Disingkirkan Barcelona Secara Kontroversial, Pelatih Sevilla: Sepakbola Kejam!

Kamis, 04 Maret 2021 - 16:42:11 - Dibaca: 6840 kali

Google Plus Stumbleupon


Barcelona menang 3-0 atas Sevilla di leg kedua semifinal Copa del Rey 2020/21, Kamis (4/3/2021) dini hari WIB.
Barcelona menang 3-0 atas Sevilla di leg kedua semifinal Copa del Rey 2020/21, Kamis (4/3/2021) dini hari WIB. / Jambi Ekspres Online

BARCELONA – Barcelona lolos ke final Copa del Rey musim 2020/21 setelah menyingkirkan Sevilla di semifinal, Kamis (4/3/2021) dini hari WIB. Pada pertandingan leg kedua yang diwarnai sejumlah kejadian kontroversial selama 120 menit di Camp Nou, Barca menang 3-0 (Aggregat 3-2). Barcelona yang kalah 0-2 di leg pertama, membuka keunggulan pada menit ke-12 lewat sepakan dari luar kotak penalti Ousmane Dembele.

Sevilla mendapat kesempatan menyamakan kedudukan pada menit 73 dari titik putih. Tapi eksekusi Lucas Ocampos diamankan dengan sempurna oleh Marc-Andre Ter Stegen.

Pada menit kedua masa injury, Sevilla harus bermain dengan 10 orang setelah Fernando mendapat kartu kuning kedua.

Drama terjadi pada menit keempat masa injury ketika Gerard Pique membawa Barca unggul 2-0 sekaligus menyamakan aggregat menjadi 2-2.

Gol Pique berawal dari situasi sepak pojok. Bola yang sudah nyaris keluar dihalau pemain belakang Sevilla dan malah jatuh ke kaki Antoine Griezmann.

Winger Prancis kemudian mengirim umpan silang ke mulut gawang dan langsung disundul Pique untuk menaklukkan kiper Sevilla.

Pertandingan pun harus dilanjutkan ke babak ekstra time.  Lima menit babak pertama perpanjangan waktu dimulai, Martin Braithwaite menambah keunggulan Barca menjadi 3-0 usai memanfaatkan umpan Jodri Alba. Pada menit ke-100 Clemen Lenglet terlihat menyentuh bola dengan tangannya. Meski wasit sudah mendapat masukan dari VAR namun tetap menganggap bukan penalti.

Keputusan yang membuat para pemain Sevilla melancarkan protes keras. Luke de Jong yang sudah diganti sejak pertengahan babak kedua dan duduk di bangku cadangan mendapat kartu merah karena protes kerasnya.

Begitu juga dengan pelatih Sevilla, Julen Lopetegui yang diusir wasit. Hingga babak kedua perpanjangan waktu berakhir tidak ada lagi gol tercipta. Pemain Barcelona bersuka cita merayakan sukses mereka melaju ke partai puncak Copa del Rey musim ini.

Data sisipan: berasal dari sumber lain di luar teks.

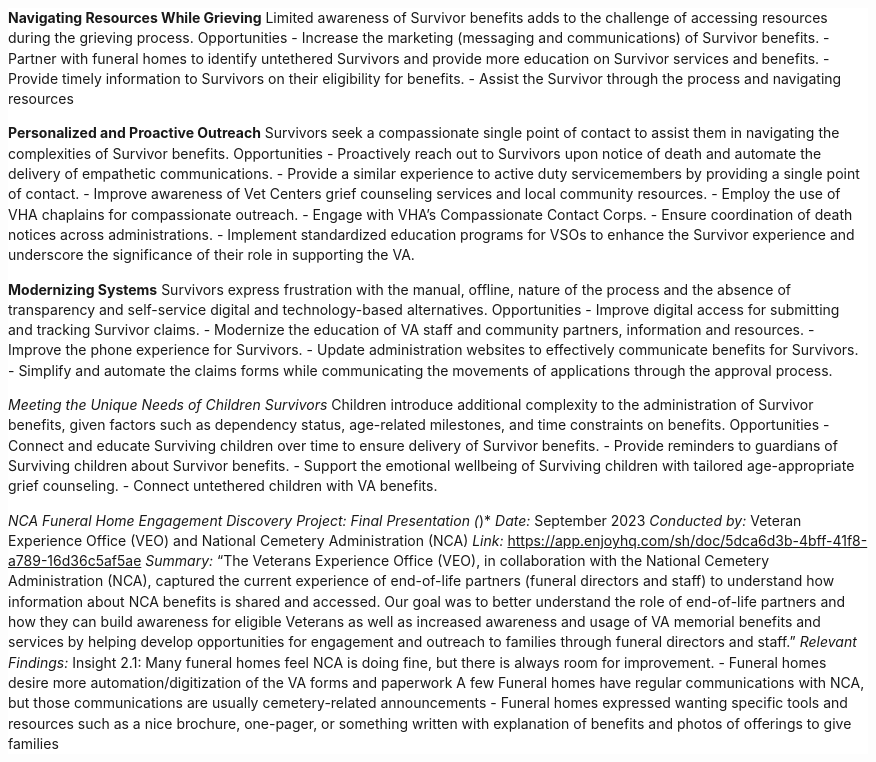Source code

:   **Navigating Resources While Grieving**
  Limited awareness of Survivor benefits adds to the challenge of accessing resources during the grieving process.
  	Opportunities
      - Increase the marketing (messaging and communications) of Survivor benefits.
      - Partner with funeral homes to identify untethered Survivors and provide more education on Survivor services and benefits.
      - Provide timely information to Survivors on their eligibility for benefits.
      - Assist the Survivor through the process and navigating resources 

  **Personalized and Proactive Outreach**
  Survivors seek a compassionate single point of contact to assist them in navigating the complexities of Survivor benefits.
    Opportunities
      - Proactively reach out to Survivors upon notice of death and automate the delivery of empathetic communications.
      - Provide a similar experience to active duty servicemembers by providing a single point of contact.
      - Improve awareness of Vet Centers grief counseling services and local community resources.
      - Employ the use of VHA chaplains for compassionate outreach.
      - Engage with VHA’s Compassionate Contact Corps.
      - Ensure coordination of death notices across administrations.
      - Implement standardized education programs for VSOs to enhance the Survivor experience and underscore the significance of their role in supporting the VA. 

  **Modernizing Systems**
  Survivors express frustration with the manual, offline, nature of the process and the absence of transparency and self-service digital and technology-based alternatives.
    Opportunities
      - Improve digital access for submitting and tracking Survivor claims.
      - Modernize the education of VA staff and community partners, information and resources.
      - Improve the phone experience for Survivors.
      - Update administration websites to effectively communicate benefits for Survivors.
      - Simplify and automate the claims forms while communicating the movements of applications through the approval process. 

  *Meeting the Unique Needs of Children Survivors*
  Children introduce additional complexity to the administration of Survivor benefits, given factors such as dependency status, age-related milestones, and time constraints on benefits.
  	Opportunities
      - Connect and educate Surviving children over time to ensure delivery of Survivor benefits.
      - Provide reminders to guardians of Surviving children about Survivor benefits.
      - Support the emotional wellbeing of Surviving children with tailored age-appropriate grief counseling.
      - Connect untethered children with VA benefits. 


*NCA Funeral Home Engagement Discovery Project: Final Presentation (*)*
*Date:* September 2023
*Conducted by:* Veteran Experience Office (VEO) and National Cemetery Administration (NCA)
*Link:* https://app.enjoyhq.com/sh/doc/5dca6d3b-4bff-41f8-a789-16d36c5af5ae
*Summary:* “The Veterans Experience Office (VEO), in collaboration with the National Cemetery Administration (NCA), captured the current experience of end-of-life partners (funeral directors and staff) to understand how information about NCA benefits is shared and accessed. 
Our goal was to better understand the role of end-of-life partners and how they can build awareness for eligible Veterans as well as increased awareness and usage of VA memorial benefits and services by helping develop opportunities for engagement and outreach to families through funeral directors and staff.”
*Relevant Findings:* 
  Insight 2.1: Many funeral homes feel NCA is doing fine, but there is always room for improvement. 
    - Funeral homes desire more automation/digitization of the VA forms and paperwork A few Funeral homes have regular communications with NCA, but those communications are usually cemetery-related announcements 
    - Funeral homes expressed wanting specific tools and resources such as a nice brochure, one-pager, or something written with explanation of benefits and photos of offerings to give families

Bagi Sevilla kekalahan ini sangat menyakitkan karena sudah unggul dua gol di leg pertama dan kemenangan buyar karena gol menit terakhir Pique.

Usai pertandingan, Lopetegui menyebut kekalahan timnya adalah bagian paling kejam dari sepak bola. Ia dan para pemainnya sangat kecewa.

“Itu adalah pertandingan di mana kami mengalami bagian paling kejam dari sepak bola,” katanya.

“Kami tiba dengan satu lebih sedikit dan mereka juga harus memiliki satu lebih sedikit. Memalukan.

“Banyak hal terjadi pada kami, kami mengalami cedera, kami kebobolan gol pada tembakan pertama. Kami tidak gagal dan kami memiliki opsi untuk lolos. Tapi tidak seperti itu dan kami kecewa,” ujarnya.